When March 2020 arrived and every company had to shift their entire workforces to working from home, sysadmins were faced with some big dilemmas. Should they allow access for employees working on tens or hundreds of independent networks via their home routers? How secure are those home networks – do they have strong encryption in place to keep them secure, or do they rely on a standard username and password assigned by the service provider? Are they working from a company-issued machine with security we know is in place – or perhaps on a home computer we know nothing about? This is compounded by a multitude of variables that need to be verified like user credentials, known networks and devices. If a company’s IT department can’t verify these, they put their organisation at risk.

When employees are inside the walled garden of domain networks, there’s theoretically  nothing to worry about when it comes to security. When that all breaks down and work happens outside that security construct, companies have to change their approach. When companies can no longer rely on the traditional approach, they have to adopt new models that take into consideration the variables of remote work. The industry has adopted a term for this: Zero Trust. In its simplest definition: trust nothing and verify everything when you are not within your network.

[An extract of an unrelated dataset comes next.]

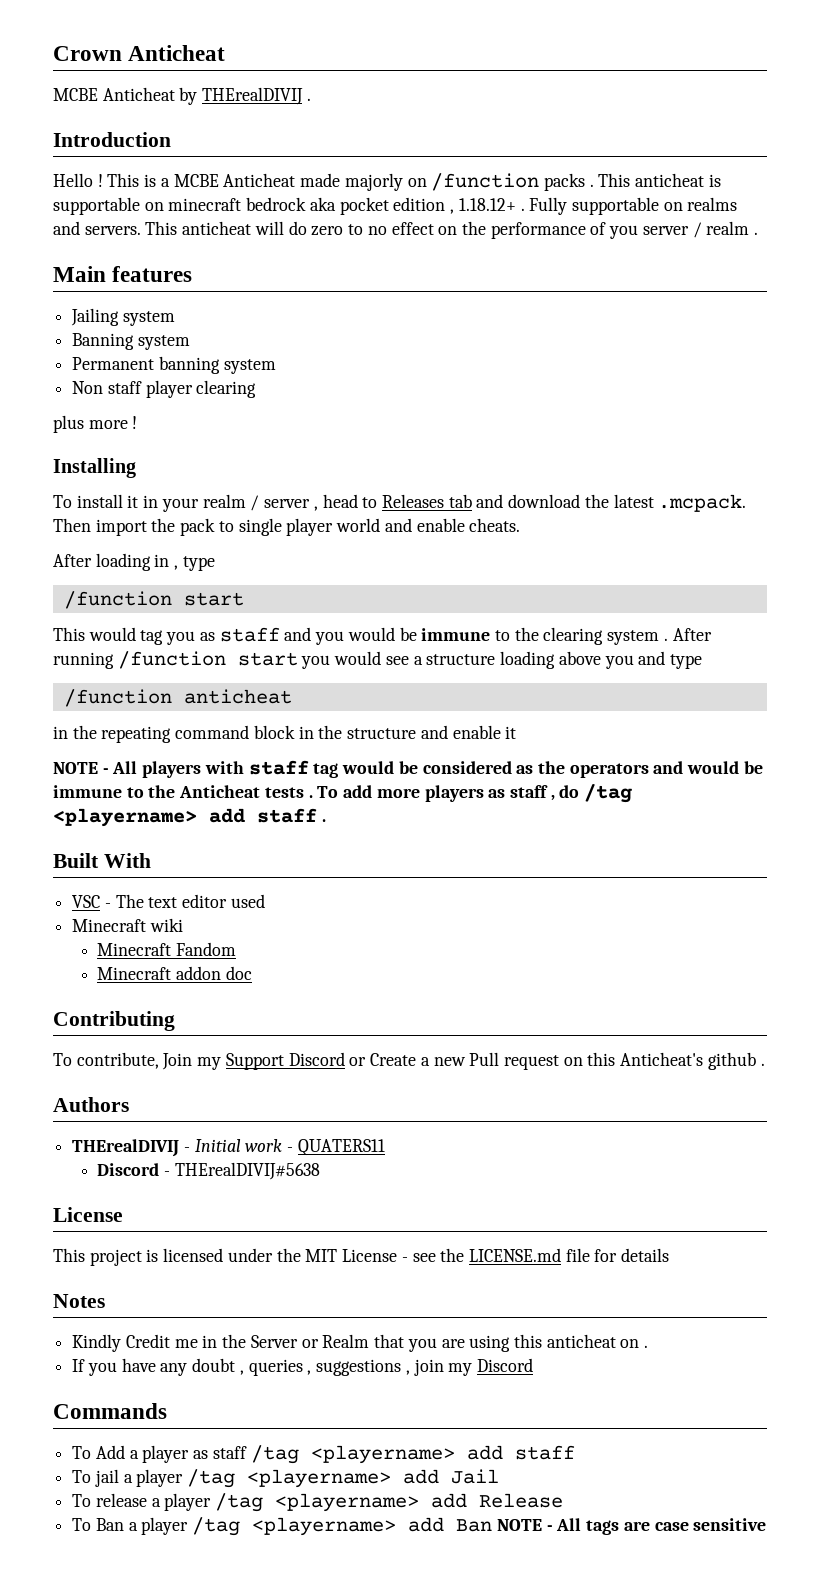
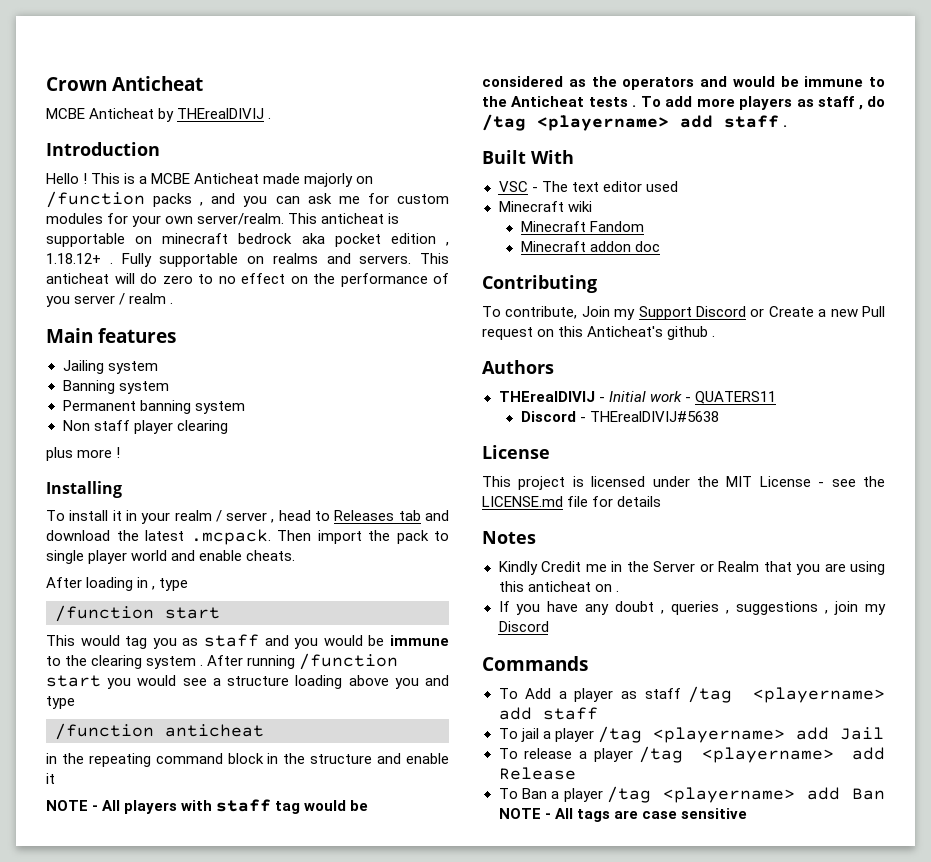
[589,184,594,187] . -> [200,193,449,207] [46,213,285,227] , and you can ask me for custom modules for your own server/realm.

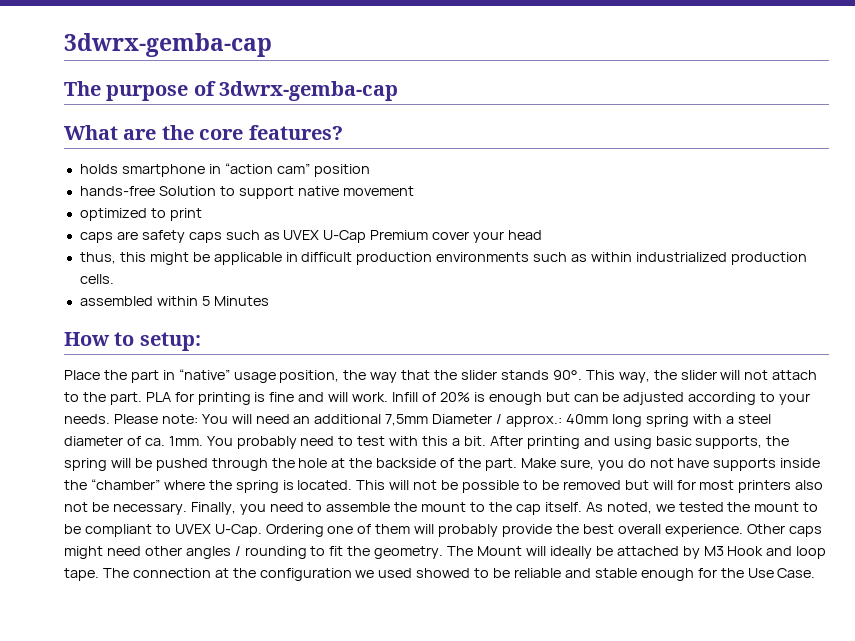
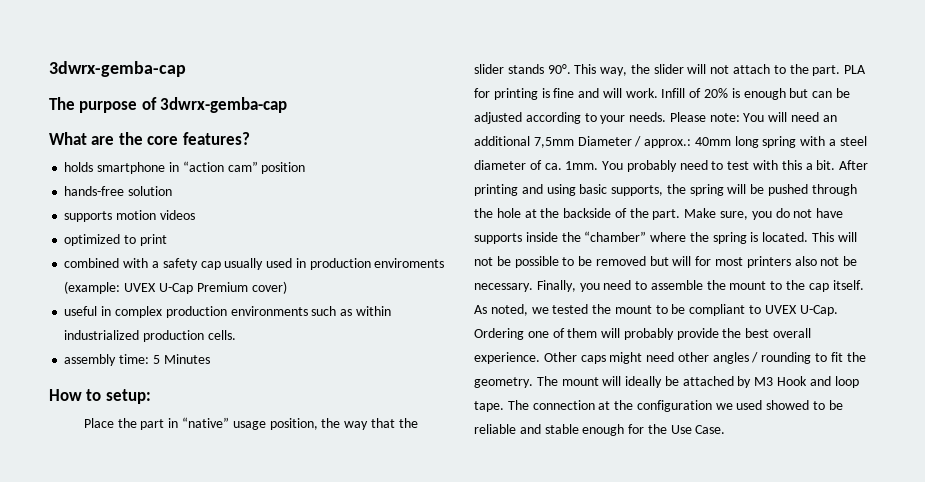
[158,186,414,199] [79,208,202,221] [79,230,543,243] [79,252,353,265] Solution to support native movement // optimized to print // caps are safety caps such as UVEX U-Cap Premium cover your head // thus, this might be applicable in difficult -> [128,186,173,196] [64,210,195,222] [64,234,167,246] [64,258,445,270] [64,281,287,294] [64,306,162,318] solution // supports motion videos // optimized to print // combined with a safety cap usually used in production enviroments (example: UVEX U-Cap Premium cover) // useful in complex
[79,296,198,306] assembled within -> [64,354,150,366] assembly time:
[477,546,523,556] Mount -> [561,377,599,386] mount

Everything from the user, to the hardware, to the network must be verified before any sort of transaction or connection can be made. Thankfully this approach isn’t complicated – often it involves using a form of multifactor authentication to prove that each employee is who they say they are using something they have, such as a code requested from the user and sent to their mobile phone. This has now become the standard for many companies to ensure security standards are met while also making the process of authentication as straightforward as possible for employees

Where do we go from here?

Many countries are now in the process of lifting lockdown restrictions, and some companies may start to return to the office. For many, the COVID-19 pandemic and lockdown has completely changed the work landscape. Employees have got used to the flexibility that comes with remote working where the office is now their kitchen table, study or living room. Equally, companies have seen productivity continue for many of their staff, making them think about whether they need as much office space as they had in the past.

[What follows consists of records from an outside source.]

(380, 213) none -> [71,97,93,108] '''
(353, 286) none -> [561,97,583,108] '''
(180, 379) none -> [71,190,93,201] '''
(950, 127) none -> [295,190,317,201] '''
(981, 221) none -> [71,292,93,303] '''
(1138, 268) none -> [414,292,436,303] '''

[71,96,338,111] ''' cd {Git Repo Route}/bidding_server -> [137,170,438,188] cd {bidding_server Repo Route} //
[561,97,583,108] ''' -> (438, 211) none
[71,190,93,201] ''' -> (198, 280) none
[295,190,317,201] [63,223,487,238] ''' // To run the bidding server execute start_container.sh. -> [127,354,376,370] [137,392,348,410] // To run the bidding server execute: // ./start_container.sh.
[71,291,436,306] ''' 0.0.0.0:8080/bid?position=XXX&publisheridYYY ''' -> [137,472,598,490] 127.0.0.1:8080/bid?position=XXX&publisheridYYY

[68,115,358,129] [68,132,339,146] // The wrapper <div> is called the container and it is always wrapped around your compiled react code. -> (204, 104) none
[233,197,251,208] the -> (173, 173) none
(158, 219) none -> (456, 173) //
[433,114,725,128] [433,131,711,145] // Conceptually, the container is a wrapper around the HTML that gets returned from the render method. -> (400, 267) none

Most companies will have found some benefits over the past year around flexibility for workers, and so even if they do return to the office, they will want to keep those benefits over time. At the same time, planning ahead around security can help everyone work more efficiently.

The most effective way to keep pace with this is to adopt a trusted device approach. Remote working means that being able to identify and verify a device is absolutely crucial. This works well for SMBs because it’s easy to roll out and manage while providing the right kind of security. With trusted devices implemented, the edge of a company’s corporate network is then wherever an employee is located when they connect.

This will be a huge relief to sysadmins who can gain back the time and energy required to manually approve individual employee devices and networks, and also to employees who can avoid the often complicated process of gaining access to resources. Trusted devices essentially say: “I am who I say I am, let me get on with my work.”

Looking ahead, it seems more than likely that we will continue to embrace a balance between office and remote working. One thing the pandemic has shown us is that the tools needed to adapt are available, and it’s the job of sysadmins to respond to this shift with the right services for their companies, whether they work for a huge multinational or an SMB.

Identity management is a key component of successful remote working, but getting it right means finding the balance between security and accessibility. Employees don’t want to have to jump through hoops in order to access company networks and resources as well as other infrastructure like Microsoft 365, Google Workspace, and so on. All of these currently have their own respective security “gates” that have to be unlocked, so a service that can unify all these into one point of access is going to make the entire process easier for everyone in the company.